This makes sense to me!! Perhaps I need to travel from SD to NY by balloon tire. Wouldn't that be somethin'? Unfortunately times have changed and I doubt it'd be safe.


----------



## cyclingday (Dec 30, 2016)

Unfortunately, I'd have to agree with you, Desiree.
That was one of the things I found most interesting, is how open, honest and hospitable her encounters were with the people she met on her way.
I doubt you'd find many people willing to open their homes and hearts to a total stranger who suddenly appeared outside their door on a bicycle.
Maybe ignorance is bliss. Nobody knew any better back then, a woman cycling cross country alone or remote home owner allowing a total stranger to sleep in their living room to ride out the storm.


----------



## None (Jan 4, 2017)

It's going to be a great evening.


----------



## New Mexico Brant (Jan 4, 2017)

Desireé said:


> It's going to be a great evening.



Nice!  Enjoy, I am to about page 70...


----------



## nycet3 (Jan 5, 2017)

I'm a ways into the book. It's pretty cool, and I respect the daughter's efforts to learn about  her mother through writing about her. 

From a purely historical perspective, it would be great to read the actual diary entries at some point, though I doubt that would be possible. And perhaps the diary entries weren't super detailed. 

Maybe I ought to contact Iris. Hmmm...


----------



## None (Jan 5, 2017)

nycet3 said:


> I'm a ways into the book. It's pretty cool, and I respect the daughter's efforts to learn about  her mother through writing about her.

• RAW DATA:
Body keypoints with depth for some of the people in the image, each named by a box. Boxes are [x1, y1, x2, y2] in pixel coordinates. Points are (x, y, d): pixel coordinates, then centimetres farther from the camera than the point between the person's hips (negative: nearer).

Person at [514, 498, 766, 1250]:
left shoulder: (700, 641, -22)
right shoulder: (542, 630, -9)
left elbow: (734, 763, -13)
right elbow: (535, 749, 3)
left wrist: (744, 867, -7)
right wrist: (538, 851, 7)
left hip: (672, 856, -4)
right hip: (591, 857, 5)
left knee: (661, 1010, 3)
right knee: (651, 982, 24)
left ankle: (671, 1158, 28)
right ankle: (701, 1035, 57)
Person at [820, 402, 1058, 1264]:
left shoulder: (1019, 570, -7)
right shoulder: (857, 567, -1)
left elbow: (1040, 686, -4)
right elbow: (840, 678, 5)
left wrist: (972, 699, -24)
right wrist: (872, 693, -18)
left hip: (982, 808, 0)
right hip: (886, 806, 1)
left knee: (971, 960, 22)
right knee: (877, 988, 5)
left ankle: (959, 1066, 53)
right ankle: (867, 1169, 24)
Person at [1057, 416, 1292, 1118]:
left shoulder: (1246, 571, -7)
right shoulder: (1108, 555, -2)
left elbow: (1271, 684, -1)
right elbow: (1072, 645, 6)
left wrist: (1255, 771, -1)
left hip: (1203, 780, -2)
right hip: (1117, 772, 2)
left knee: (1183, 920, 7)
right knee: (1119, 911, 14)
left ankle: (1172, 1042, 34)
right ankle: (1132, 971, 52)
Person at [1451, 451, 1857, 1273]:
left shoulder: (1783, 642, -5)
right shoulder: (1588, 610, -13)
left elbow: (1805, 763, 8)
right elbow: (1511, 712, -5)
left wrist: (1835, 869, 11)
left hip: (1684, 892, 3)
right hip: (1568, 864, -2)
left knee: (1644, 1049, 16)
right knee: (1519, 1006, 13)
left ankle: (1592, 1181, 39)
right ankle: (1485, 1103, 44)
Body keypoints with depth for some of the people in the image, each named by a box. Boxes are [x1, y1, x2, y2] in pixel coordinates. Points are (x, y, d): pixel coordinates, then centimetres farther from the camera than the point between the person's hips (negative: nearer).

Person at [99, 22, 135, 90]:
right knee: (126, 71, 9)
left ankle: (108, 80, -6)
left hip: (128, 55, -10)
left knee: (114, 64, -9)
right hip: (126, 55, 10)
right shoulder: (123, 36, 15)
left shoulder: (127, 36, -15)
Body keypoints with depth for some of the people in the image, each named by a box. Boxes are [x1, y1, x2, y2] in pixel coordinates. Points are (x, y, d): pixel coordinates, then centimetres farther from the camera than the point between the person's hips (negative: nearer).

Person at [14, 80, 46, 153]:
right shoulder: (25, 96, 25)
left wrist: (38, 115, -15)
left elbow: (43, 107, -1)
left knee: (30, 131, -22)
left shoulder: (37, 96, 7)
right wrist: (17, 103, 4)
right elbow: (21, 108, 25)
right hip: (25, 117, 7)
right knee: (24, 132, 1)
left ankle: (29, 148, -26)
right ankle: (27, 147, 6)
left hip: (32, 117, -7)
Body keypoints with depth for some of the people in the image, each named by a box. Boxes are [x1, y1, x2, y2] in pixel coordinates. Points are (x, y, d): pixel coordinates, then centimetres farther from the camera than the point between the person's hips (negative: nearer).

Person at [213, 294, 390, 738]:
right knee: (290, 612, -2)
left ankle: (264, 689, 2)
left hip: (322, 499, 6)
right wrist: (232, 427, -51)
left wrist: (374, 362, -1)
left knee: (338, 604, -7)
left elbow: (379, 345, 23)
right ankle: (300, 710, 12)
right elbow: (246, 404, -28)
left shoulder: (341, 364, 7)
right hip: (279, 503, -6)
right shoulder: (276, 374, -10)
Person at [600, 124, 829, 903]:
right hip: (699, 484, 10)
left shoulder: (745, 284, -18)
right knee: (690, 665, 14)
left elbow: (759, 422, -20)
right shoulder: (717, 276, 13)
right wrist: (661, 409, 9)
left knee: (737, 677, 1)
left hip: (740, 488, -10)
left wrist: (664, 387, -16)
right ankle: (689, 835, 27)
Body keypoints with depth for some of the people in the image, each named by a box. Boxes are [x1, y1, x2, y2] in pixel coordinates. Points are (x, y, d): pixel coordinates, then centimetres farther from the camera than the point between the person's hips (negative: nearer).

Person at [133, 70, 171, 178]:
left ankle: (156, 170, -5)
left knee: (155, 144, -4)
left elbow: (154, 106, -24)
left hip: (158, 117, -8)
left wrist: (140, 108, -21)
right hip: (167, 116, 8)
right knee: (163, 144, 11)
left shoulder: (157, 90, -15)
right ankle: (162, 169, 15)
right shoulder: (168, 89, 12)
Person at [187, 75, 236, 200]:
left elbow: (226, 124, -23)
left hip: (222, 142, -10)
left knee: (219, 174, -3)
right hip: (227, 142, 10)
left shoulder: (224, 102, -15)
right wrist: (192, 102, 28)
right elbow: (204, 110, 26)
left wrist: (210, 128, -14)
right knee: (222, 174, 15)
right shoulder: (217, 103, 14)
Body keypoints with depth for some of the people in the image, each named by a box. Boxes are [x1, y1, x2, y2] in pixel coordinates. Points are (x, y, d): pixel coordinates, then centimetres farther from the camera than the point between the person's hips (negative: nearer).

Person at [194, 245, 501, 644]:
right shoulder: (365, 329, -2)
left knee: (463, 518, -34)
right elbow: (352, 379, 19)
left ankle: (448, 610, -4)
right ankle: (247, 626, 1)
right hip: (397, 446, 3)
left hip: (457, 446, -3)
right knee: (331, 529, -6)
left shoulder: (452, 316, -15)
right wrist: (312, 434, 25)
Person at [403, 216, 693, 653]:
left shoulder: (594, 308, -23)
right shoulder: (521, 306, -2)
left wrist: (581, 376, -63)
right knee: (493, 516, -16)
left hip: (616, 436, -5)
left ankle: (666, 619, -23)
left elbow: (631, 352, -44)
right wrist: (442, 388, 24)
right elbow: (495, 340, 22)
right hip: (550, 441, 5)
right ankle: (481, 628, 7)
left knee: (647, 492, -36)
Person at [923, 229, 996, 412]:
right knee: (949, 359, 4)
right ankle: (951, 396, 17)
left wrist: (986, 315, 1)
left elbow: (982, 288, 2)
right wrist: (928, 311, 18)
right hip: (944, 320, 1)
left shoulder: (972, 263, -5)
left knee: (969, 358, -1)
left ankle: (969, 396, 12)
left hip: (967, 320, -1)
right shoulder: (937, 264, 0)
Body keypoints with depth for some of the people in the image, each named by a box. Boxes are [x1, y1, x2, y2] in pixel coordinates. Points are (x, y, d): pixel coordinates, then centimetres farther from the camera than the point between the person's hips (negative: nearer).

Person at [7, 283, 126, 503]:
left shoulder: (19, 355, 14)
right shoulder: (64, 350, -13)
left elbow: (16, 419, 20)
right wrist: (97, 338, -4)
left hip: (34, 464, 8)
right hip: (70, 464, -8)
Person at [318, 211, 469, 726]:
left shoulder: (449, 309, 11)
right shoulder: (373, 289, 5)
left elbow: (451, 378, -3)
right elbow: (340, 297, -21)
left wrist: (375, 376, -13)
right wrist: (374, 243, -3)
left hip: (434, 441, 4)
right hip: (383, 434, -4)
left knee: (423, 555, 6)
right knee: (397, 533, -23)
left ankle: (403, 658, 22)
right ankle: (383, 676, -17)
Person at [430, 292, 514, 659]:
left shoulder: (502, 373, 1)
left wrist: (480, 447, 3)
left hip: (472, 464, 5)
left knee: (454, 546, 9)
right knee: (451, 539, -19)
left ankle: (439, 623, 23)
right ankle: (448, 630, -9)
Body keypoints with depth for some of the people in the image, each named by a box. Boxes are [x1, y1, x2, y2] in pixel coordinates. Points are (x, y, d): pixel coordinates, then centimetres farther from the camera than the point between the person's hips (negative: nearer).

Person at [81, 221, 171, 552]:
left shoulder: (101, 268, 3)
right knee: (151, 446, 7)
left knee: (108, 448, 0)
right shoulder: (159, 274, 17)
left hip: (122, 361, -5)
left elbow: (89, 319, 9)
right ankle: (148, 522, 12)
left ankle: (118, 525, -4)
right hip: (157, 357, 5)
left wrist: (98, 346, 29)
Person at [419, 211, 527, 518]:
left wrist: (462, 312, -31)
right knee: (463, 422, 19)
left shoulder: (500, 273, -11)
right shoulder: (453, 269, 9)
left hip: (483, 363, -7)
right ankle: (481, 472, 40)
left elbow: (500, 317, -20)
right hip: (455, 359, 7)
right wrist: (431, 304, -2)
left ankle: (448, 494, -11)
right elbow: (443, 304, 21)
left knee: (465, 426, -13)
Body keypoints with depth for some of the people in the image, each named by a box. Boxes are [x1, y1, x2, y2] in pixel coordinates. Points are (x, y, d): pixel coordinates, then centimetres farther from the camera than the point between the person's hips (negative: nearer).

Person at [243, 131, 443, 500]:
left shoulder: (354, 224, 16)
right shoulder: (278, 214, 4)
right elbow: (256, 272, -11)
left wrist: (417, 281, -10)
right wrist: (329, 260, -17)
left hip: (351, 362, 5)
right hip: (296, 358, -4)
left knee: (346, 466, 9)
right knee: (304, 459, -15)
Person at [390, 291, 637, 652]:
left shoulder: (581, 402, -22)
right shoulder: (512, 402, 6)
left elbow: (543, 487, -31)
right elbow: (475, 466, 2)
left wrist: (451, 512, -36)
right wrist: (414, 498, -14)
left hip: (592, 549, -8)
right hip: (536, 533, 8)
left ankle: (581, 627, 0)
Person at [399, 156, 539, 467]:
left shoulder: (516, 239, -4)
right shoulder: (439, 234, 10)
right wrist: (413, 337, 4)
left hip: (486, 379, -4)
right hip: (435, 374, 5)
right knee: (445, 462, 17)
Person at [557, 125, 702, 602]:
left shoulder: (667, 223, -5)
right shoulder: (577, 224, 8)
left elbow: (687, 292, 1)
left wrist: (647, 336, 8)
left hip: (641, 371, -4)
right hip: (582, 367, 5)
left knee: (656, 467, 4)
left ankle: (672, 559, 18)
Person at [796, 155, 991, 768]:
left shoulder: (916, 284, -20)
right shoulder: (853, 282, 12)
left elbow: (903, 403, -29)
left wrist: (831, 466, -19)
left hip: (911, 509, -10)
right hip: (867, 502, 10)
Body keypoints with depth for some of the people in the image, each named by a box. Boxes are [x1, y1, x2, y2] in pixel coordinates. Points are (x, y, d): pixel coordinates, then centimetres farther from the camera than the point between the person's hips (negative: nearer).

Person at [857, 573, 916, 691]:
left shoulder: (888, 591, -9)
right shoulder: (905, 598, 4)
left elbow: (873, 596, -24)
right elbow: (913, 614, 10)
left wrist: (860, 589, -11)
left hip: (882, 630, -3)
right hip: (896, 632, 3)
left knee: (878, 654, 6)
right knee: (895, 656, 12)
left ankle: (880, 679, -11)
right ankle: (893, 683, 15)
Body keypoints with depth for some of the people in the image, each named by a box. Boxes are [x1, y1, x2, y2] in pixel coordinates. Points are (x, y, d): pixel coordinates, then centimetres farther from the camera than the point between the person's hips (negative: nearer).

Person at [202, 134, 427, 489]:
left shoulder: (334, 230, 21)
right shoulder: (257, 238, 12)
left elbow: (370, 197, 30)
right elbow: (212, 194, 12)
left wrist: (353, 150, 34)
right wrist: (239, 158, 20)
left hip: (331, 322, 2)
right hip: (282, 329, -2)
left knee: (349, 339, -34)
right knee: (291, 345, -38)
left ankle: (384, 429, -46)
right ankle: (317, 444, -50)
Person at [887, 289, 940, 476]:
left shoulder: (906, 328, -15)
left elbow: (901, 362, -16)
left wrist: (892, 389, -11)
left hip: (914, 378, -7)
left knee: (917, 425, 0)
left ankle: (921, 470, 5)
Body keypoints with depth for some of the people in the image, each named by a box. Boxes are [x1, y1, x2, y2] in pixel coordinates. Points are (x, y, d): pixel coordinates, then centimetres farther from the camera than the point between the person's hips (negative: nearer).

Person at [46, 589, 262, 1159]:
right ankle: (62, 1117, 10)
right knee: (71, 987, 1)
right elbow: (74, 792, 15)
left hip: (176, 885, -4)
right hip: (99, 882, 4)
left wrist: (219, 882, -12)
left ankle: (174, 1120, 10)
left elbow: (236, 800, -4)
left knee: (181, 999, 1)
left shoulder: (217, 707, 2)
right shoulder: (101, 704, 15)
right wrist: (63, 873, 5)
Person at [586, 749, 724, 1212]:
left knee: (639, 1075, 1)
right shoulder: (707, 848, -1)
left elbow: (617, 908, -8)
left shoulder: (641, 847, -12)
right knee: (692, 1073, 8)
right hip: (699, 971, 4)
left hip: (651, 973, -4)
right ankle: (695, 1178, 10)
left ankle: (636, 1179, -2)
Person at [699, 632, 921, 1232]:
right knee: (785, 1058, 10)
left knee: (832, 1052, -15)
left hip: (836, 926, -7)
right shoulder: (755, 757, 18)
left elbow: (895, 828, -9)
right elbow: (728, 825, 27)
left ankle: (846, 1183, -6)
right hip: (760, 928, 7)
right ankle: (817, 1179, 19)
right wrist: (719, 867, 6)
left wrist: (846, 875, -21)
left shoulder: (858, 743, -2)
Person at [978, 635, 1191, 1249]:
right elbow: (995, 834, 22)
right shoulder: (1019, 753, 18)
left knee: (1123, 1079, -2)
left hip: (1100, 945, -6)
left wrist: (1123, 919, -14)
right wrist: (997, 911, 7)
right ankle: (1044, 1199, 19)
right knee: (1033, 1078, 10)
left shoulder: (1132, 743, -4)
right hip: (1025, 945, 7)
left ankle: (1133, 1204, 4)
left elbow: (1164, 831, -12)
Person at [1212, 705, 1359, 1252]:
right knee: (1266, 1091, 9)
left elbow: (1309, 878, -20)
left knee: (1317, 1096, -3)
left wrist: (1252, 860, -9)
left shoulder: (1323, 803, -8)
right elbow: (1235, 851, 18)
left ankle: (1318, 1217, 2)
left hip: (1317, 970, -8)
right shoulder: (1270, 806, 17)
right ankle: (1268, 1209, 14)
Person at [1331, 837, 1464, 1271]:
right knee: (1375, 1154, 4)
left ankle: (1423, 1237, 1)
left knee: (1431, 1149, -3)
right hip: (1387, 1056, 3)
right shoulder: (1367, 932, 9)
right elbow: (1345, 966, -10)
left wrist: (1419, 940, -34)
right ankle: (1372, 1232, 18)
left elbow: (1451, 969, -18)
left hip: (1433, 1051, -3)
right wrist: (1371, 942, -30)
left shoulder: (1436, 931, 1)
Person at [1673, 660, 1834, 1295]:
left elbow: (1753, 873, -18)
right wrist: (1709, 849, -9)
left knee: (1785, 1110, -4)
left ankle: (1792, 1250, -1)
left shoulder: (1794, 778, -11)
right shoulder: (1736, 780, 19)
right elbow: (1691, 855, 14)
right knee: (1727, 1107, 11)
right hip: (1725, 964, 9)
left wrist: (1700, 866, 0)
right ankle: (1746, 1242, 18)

• TASK REQUIREMENTS:
Duplicate the part of the forum thread above starting at "This makes sense" and ending at "on a bicycle.".

• ANSWER TO THE EXERCISE:
This makes sense to me!! Perhaps I need to travel from SD to NY by balloon tire. Wouldn't that be somethin'? Unfortunately times have changed and I doubt it'd be safe.


----------



## cyclingday (Dec 30, 2016)

Unfortunately, I'd have to agree with you, Desiree.
That was one of the things I found most interesting, is how open, honest and hospitable her encounters were with the people she met on her way.
I doubt you'd find many people willing to open their homes and hearts to a total stranger who suddenly appeared outside their door on a bicycle.